I'm in love with you.
huh?
Don't be nervous. I'm just saying - if you had a dick, I'd suck it.
She was so drunk that I kept trying to switch out her wine for water. Sort of like Jesus, but in reverse.
ok, im coming! i just found some lemon square in my bangs, washing that out..this shit is all over me! was i in a pie eating contest?
yes
did i win? did you like my outfit? or should i change, if you were horny would you bang me?
I look like a poor person in the cast of Gay Oliver.
I wish i had a shirt that said, "I know what you're thinking and it's not herpes on my face"
Just got judged by the front desk clerk, 2 maids and a security guard at the Sheraton. I've decided to use this as a character building experience.
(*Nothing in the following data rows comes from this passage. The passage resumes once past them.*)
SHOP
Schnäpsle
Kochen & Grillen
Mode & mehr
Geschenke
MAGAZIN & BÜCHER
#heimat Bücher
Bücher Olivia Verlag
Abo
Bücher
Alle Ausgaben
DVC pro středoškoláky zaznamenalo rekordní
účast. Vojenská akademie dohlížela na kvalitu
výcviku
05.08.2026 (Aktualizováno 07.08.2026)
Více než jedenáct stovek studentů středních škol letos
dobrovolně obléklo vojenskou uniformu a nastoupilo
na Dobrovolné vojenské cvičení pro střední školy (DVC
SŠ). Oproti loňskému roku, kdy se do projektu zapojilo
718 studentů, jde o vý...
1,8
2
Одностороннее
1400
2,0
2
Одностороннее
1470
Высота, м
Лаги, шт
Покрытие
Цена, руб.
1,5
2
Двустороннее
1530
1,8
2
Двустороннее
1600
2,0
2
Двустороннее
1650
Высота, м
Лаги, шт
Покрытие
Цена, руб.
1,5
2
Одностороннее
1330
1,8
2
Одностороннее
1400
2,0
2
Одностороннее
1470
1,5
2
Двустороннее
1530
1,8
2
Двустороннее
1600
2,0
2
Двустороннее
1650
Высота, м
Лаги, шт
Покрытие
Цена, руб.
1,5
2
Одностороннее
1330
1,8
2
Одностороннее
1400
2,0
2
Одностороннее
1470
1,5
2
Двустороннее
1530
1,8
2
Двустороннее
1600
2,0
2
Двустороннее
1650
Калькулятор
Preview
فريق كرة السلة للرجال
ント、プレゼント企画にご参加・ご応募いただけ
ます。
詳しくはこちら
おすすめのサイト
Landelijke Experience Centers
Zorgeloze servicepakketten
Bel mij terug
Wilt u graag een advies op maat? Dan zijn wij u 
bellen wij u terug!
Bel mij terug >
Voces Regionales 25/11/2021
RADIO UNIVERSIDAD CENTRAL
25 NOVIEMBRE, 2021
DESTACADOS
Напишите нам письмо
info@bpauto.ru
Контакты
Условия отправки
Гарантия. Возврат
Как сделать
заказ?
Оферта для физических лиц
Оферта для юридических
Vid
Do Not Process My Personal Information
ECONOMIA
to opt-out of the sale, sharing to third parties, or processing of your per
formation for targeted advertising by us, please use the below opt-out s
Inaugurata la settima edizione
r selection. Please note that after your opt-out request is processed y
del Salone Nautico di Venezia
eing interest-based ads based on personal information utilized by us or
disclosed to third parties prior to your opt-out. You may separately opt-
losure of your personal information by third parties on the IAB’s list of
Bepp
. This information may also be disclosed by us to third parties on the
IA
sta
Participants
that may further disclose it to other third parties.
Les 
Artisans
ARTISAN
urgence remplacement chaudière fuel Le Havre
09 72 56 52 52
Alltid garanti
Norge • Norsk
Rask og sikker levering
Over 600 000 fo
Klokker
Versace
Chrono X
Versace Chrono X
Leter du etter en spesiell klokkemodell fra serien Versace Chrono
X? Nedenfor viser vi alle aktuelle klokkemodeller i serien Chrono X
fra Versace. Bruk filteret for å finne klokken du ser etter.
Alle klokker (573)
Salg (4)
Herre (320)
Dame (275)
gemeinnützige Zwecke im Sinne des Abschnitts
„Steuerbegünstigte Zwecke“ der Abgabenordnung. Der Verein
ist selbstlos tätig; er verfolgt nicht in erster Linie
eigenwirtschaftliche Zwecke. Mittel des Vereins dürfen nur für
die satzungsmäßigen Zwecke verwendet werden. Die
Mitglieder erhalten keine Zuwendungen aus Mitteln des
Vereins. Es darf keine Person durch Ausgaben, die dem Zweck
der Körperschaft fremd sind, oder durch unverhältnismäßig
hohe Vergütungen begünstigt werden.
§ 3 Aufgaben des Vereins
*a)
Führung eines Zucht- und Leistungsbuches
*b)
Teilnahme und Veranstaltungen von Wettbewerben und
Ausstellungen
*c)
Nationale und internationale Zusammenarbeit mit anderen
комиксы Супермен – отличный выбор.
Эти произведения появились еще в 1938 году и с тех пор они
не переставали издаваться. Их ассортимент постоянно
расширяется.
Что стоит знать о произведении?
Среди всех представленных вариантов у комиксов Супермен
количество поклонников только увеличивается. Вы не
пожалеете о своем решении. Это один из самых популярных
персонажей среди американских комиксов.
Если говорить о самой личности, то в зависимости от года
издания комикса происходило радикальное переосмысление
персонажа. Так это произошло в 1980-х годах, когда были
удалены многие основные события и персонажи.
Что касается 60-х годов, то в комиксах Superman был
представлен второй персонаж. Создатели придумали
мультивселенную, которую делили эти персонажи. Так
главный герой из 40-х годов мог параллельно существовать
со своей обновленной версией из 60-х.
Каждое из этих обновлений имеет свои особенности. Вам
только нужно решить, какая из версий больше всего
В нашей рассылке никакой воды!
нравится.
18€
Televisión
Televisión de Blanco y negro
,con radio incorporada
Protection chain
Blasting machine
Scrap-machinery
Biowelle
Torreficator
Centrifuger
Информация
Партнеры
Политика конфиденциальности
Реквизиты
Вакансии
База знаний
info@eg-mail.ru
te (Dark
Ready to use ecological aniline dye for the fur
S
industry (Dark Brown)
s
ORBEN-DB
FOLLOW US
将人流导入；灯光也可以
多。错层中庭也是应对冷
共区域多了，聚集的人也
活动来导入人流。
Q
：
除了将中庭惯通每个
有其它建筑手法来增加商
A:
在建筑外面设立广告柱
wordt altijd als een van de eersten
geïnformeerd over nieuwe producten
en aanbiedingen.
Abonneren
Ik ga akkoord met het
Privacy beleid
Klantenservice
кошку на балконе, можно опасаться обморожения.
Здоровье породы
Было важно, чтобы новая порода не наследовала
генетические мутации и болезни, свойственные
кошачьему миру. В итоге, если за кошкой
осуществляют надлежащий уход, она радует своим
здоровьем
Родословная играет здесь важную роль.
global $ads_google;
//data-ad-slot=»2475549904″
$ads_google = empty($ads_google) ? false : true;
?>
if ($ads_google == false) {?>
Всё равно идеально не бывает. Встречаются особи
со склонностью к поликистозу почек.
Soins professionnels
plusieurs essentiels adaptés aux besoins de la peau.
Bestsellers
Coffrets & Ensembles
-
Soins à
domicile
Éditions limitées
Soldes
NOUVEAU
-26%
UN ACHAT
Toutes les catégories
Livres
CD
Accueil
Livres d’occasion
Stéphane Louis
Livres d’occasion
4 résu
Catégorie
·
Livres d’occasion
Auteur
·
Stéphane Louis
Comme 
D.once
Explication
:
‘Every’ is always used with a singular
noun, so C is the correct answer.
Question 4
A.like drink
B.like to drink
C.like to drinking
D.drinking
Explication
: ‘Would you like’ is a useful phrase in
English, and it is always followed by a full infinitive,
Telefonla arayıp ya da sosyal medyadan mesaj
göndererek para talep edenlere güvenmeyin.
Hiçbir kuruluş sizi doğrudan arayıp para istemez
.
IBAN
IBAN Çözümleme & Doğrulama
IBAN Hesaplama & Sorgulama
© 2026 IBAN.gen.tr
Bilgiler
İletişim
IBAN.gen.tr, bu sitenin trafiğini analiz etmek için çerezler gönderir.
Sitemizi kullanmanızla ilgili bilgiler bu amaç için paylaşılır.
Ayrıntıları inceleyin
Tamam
I've slowly been stuffing french fries down his pants. I'm at 31 and he hasn't even noticed.
How do you get a black eye playing beer pong??
I'm pretty sure that when my parents bought me those savings bonds they thought it would go towards something useful like tuition. Not your bail.
I told you I'd buy you lunch.
I had 5 long islands and 2 alien brain hemorrhages…I am entirely certain that the "power hour to finish the night" idea was just too much.
come home. i made deep-fried hotdogs; don't let me die alone.
i saw way too much penis for that to have been a funeral
Who's the naked guy asleep in your car?
I mean, drunk me really liked him, maybe sober me will too. Who am I to deny fate?
The last time I was on vacation the pandemic blew up. Can't wait to see how my vacation fucks up the world this time.